Streaming Reads
The dcb/read.go implementation streams events end-to-end without buffering all results in memory. It uses a k-way merge over multiple FoundationDB range iterators to produce a single globally ordered event stream.
Why K-Way Merge?
A single Query can expand into multiple FDB ranges — for example, one range per event type, or one range per tag combination. Each individual range is already ordered by versionstamp (since versionstamp is the last element in the key). The merge combines these sorted streams in real time to produce a single ordered result.
Components
rangeIterator
Wraps an fdb.RangeIterator. Keeps track of:
- The current FDB key/value
- The current extracted versionstamp
vsHeap
A min-heap ordered by versionstamp. When two iterators have equal versionstamps, ordering is broken by the original iterator index for determinism.
readEvents
The main driver: builds all ranges, initializes iterators, runs the merge loop, and yields events one at a time via iter.Seq2.
Algorithm
for each range in buildQueryRanges(query):
iterator = initRangeIterator(range)
if not exhausted: push iterator into min-heap
lastEmitted = nil
while heap not empty:
iterator = heap.pop_min() // smallest versionstamp
vs = iterator.current_versionstamp
if vs == lastEmitted: // deduplication
iterator.advance()
if not exhausted: heap.push(iterator)
continue
event = fetchEvent(primaryStore, vs) // lookup from /e/<vs>
yield event
lastEmitted = vs
iterator.advance()
if not exhausted: heap.push(iterator)
Memory Profile
The merge loop never buffers all results. It holds:
- One current item per active range iterator
- The heap (one entry per active iterator)
Memory usage is O(number of ranges), not O(number of events). A query with 3 types across 2 tag combinations → at most 6 iterators in memory simultaneously, regardless of result set size.
Ordering Guarantees
- Events are always yielded in ascending versionstamp order.
- Equal versionstamps (which cannot occur for distinct events but may appear across ranges pointing to the same event) are deduplicated — each event is emitted exactly once.
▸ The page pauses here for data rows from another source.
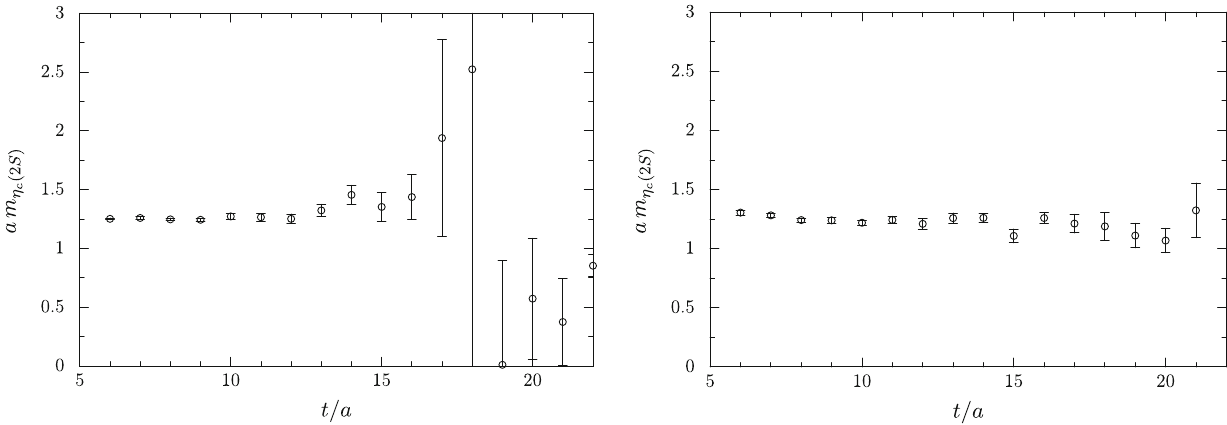
Fig. 2 Effective mass of the η c ( 2 S ) state extracted from the correlator ˜ C 2 along the ground state generalized eigenvector v P (right plot) to project C A L 0 P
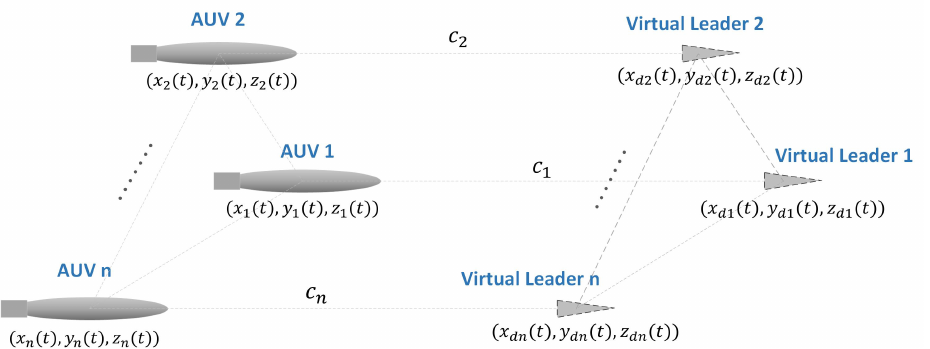
Figure 2. Virtual structure based multiple AUVs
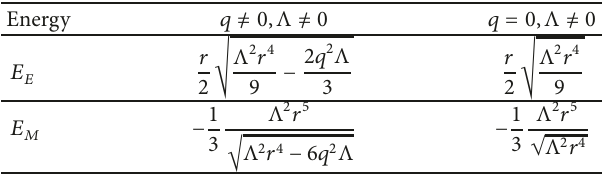
Table 2: Energy of the massless ( 𝑀 = 0 ) black hole solution in the Einstein and Møller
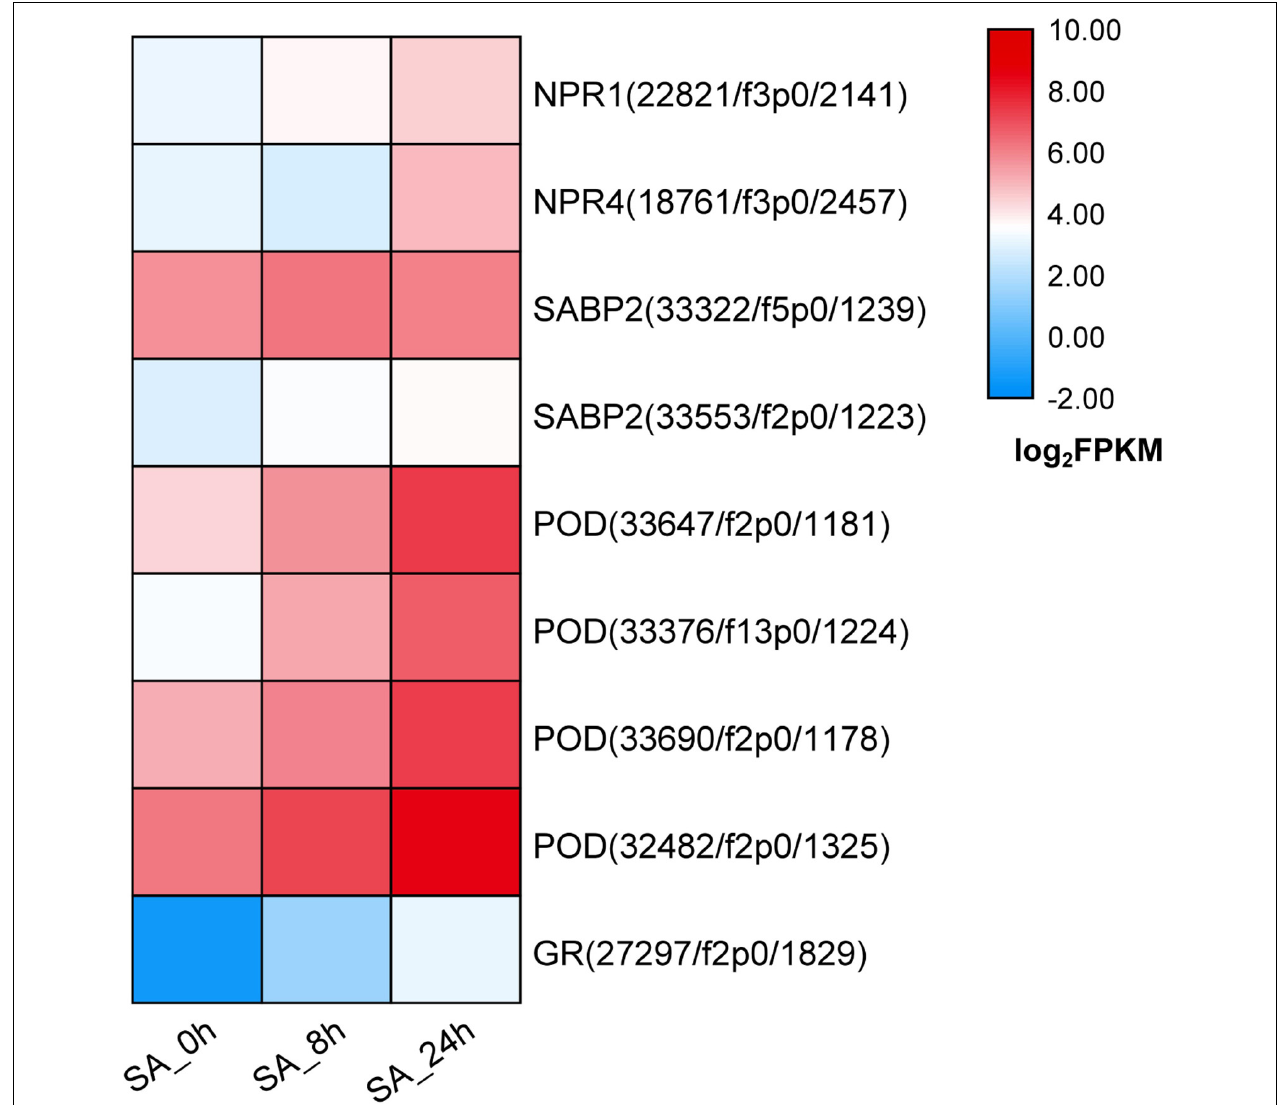
FIGURE 5 | Expression of candidate genes involved in SA signaling network. The heat graph shows the up-regulated genes encoding SA-binding proteins and reactive oxygen species (ROS) scavenging enzymes under SA treatments. The fragment per kilobase per million (FPKM) for unigenes were log 2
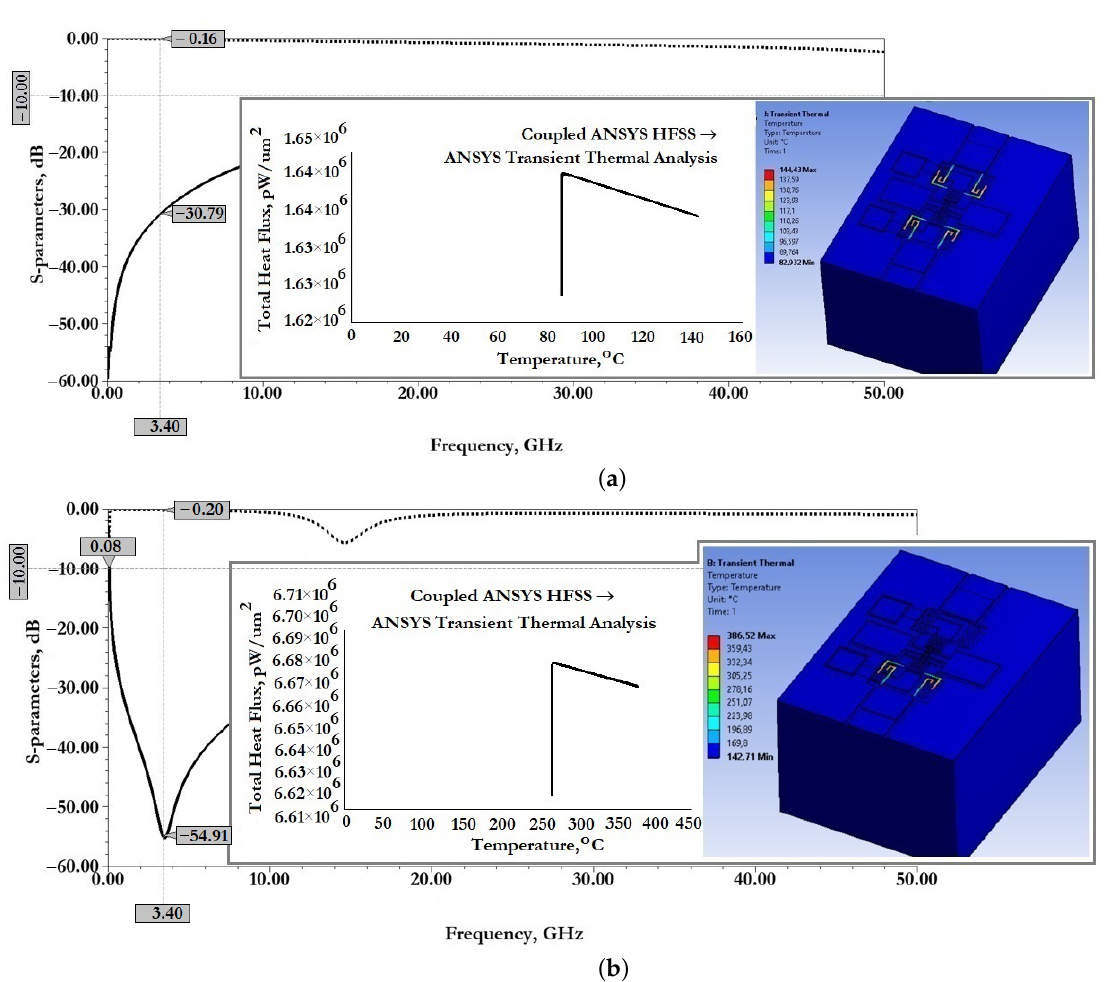
Figure 22. The results of EM and transient thermal modeling of the developed RF MEMS switch (B): ( a ) open state; ( b ) closed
- Deduplication is stable: if multiple ranges point to the same versionstamp, the first one wins.
Early Exit
The merge terminates cleanly when:
- The caller stops the iterator (returns
falsefrom its range handler) - The configured
LimitinReadOptionsis reached
No additional FDB ranges are scanned after the stop condition is met.
Go Iterator Integration
Results are yielded via Go 1.23's iter.Seq2[StoredEvent, error]:
for event, err := range store.Read(ctx, query, nil) {
if err != nil {
return err
}
// process event
}
The caller controls iteration pace. The store does not pre-fetch or buffer beyond what is needed for the current merge step.